WASHINGTON – If you are anything like me, you love the city. Or at least you think you do. I mean, you love the street. You siphon energy from a crowd. You love passing by businessmen, women strolling with children, gangsters, white people, black people — people of all ethnicities — on the same city block. You fancy yourself a modern Walt Whitman.
Perhaps this is why you came to D.C. in the first place. The Midwest could not contain you. You value diversity. It lifts your spirits and renews your faith that regardless of differences, we share a common humanity.
If this fits your description, you too will find disconcerting a recent study claiming that ethnic diversity actually harms community.
For years, Harvard professor of sociology Robert Putnam has created intellectual waves. His groundbreaking book “Bowling Alone” argued that American civil society is devolving as people grow increasingly isolated.

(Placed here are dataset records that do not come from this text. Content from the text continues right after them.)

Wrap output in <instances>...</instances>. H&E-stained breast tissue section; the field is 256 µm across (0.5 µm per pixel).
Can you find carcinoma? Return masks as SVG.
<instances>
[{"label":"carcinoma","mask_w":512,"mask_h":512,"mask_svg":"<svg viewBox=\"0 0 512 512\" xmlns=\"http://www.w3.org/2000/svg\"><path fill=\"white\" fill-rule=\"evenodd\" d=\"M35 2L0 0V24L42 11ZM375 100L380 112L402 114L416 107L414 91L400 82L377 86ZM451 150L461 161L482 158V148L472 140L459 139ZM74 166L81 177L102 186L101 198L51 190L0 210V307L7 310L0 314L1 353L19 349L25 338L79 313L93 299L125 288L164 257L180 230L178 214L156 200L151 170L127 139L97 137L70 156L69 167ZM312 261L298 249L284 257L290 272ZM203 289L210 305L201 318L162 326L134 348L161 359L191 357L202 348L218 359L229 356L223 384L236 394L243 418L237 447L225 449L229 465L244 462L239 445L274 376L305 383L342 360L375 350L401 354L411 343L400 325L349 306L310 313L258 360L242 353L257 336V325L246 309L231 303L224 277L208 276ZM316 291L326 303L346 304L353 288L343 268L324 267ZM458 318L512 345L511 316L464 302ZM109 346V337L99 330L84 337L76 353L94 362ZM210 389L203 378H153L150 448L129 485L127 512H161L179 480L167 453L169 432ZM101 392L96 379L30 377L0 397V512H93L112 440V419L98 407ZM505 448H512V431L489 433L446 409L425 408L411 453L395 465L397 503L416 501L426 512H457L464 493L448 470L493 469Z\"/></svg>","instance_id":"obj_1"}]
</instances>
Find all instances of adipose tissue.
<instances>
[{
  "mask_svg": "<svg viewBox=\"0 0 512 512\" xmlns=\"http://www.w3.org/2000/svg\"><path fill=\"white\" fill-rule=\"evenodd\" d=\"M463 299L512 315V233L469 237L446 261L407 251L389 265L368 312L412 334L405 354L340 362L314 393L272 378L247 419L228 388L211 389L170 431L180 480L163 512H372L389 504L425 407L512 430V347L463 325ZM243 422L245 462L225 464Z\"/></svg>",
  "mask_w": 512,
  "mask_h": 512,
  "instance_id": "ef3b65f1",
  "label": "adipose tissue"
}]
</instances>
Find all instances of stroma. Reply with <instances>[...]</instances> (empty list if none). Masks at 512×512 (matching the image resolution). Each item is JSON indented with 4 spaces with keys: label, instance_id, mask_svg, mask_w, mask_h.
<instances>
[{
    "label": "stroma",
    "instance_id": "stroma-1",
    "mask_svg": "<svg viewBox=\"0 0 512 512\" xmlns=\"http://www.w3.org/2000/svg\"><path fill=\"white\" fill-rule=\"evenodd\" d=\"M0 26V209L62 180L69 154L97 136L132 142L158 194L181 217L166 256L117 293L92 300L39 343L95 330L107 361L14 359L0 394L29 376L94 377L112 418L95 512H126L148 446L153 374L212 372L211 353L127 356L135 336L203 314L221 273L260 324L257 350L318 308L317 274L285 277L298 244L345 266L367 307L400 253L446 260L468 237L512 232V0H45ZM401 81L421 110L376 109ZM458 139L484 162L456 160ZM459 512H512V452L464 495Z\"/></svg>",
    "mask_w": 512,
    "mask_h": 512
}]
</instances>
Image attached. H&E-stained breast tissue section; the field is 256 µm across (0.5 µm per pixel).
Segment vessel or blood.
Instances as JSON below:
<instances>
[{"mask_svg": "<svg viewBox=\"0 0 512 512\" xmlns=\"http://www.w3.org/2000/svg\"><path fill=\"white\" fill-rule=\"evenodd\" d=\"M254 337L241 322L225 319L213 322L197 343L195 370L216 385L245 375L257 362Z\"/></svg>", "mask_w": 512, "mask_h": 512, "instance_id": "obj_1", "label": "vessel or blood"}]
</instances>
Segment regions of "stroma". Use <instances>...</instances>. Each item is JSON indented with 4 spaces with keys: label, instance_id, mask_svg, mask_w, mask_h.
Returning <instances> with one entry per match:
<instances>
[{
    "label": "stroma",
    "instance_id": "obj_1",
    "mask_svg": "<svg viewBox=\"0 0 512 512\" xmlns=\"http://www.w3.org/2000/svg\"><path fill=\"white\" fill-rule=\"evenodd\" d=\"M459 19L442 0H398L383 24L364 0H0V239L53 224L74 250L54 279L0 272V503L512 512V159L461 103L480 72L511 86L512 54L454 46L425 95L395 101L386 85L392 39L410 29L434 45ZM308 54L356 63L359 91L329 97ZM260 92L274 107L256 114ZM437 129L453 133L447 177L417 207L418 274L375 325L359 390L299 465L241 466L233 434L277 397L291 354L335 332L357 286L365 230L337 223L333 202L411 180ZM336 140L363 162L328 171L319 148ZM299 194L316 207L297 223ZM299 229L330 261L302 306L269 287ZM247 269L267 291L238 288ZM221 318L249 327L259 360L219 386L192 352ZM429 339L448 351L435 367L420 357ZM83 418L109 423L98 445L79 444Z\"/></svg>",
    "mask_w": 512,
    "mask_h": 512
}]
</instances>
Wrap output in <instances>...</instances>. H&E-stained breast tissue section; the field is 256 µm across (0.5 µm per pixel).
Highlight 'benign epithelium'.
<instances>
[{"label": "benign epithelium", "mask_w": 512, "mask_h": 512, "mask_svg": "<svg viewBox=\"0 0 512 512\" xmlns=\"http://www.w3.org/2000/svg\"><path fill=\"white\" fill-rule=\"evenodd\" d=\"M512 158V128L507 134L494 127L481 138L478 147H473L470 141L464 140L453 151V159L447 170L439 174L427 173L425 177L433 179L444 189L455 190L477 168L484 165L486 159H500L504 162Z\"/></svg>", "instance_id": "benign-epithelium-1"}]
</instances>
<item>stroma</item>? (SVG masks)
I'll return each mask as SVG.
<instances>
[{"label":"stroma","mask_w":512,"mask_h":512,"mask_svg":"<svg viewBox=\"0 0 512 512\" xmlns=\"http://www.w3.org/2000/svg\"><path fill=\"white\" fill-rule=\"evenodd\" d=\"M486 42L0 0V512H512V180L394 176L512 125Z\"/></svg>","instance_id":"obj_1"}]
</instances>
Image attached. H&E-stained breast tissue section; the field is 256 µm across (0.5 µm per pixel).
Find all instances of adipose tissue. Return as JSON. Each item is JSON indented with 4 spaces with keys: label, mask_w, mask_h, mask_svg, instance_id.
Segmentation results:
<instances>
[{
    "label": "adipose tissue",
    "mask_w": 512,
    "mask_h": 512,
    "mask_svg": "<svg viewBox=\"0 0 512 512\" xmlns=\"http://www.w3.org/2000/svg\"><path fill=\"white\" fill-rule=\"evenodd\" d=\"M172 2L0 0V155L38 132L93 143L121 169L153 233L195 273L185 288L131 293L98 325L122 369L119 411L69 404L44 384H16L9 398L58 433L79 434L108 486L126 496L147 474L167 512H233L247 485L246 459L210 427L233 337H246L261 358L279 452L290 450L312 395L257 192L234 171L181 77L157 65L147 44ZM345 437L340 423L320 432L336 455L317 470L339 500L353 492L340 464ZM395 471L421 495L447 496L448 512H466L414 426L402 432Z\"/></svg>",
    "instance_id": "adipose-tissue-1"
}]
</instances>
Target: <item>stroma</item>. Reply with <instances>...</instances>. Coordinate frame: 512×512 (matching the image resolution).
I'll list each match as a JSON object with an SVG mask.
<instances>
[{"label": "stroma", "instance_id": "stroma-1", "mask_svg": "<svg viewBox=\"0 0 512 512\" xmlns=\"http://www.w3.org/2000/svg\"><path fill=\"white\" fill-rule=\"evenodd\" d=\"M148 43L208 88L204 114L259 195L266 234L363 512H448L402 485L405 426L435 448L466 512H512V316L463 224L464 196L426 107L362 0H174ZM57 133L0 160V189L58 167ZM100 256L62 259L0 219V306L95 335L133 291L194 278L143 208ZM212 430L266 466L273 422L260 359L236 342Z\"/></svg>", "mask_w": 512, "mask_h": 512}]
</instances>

Community bonds, families and social life generally are all deteriorating, he argued with ample supporting data. And thus “bowling alone” was more than a metaphor. Today, bowlers are increasingly more likely to bowl alone than in a league. Now, after completing a colossal study on ethnic diversity’s impact on society, Putnam concluded that by numerous measures, ethnic diversity damages social life. In his own words, “New evidence from the U.S. suggests that in ethnically diverse neighborhoods residents of all races tend to ‘hunker down.’ Trust (even of one’s own race) is lower, altruism and community cooperation rarer, friends fewer.”
Putnam, recently awarded the Skytte Prize (the rough equivalent of a Nobel Prize for political scientists), is more optimistic about the long term. Still, it is a serious problem that individuals of diverse communities are more likely to “expect the worst from their community and its leaders, to volunteer less, give less to charity and work on community projects less often, to register to vote less, to agitate for social reform more, but have less faith that they can actually make a difference, and to huddle unhappily in front of the television.” To top it all off, poorer health and wealth are associated with lack of social ties.
Pat Buchanan, representative of the hard right, calls this study “supporting fire from Harvard Yard for those who say America needs a time-out from mass immigration. …” A more thoughtful conservative approach emerged from The Heritage Foundation’s Ryan Messmore, who argues that the “crisis of community” in America may lead to more concentrated state power as Americans begin to think of themselves as “a national family” because fewer and fewer have meaningful relationships with actual families.
Needless to say, these findings bewilder diversity advocates on the left. As Daniel Henninger of The Wall Street Journal noted, Putnam’s colleagues were disturbed by the findings, and thus Putnam’s team recomputed the data several ways.
But the same picture emerged. And doubly disturbing for many secular liberals, it turns out that one of the only places in America defying these results — where true diversity and community thrive — is evangelical megachurches.
But instead of seeing either supporting evidence for immigration restriction or a setback for diversity education programs, conservatives and liberals should shed the political lens, if only for a moment, and look deeper. This study should first and foremost prompt the question, “Do I really care about my neighbors?”
As cosmopolitan urbanites, even the conservative among us like to think we are more tolerant, more liberal-minded than backwoods red-state America. And maybe we are. But perhaps this is only because it is easy for us to tolerate neighbors we do not know.
Ironically, perhaps in the heartland where there is less ethnic diversity but more communal interaction, we would be forced to actually converse, at the local fair or PTA, with those different from ourselves.
British historian Paul Johnson once wrote of “The Heartless Lovers of Humankind,” by which he referred to intellectuals like Karl Marx, who waxed eloquently of the plight of the common man and claimed to love “humanity,” yet was nearly a monster to his servants. Perhaps we who claim to love “the city” or “diversity” but do not know our neighbors’ names are a little like that.
Logan Paul Gage is a policy analyst with Discovery Institute.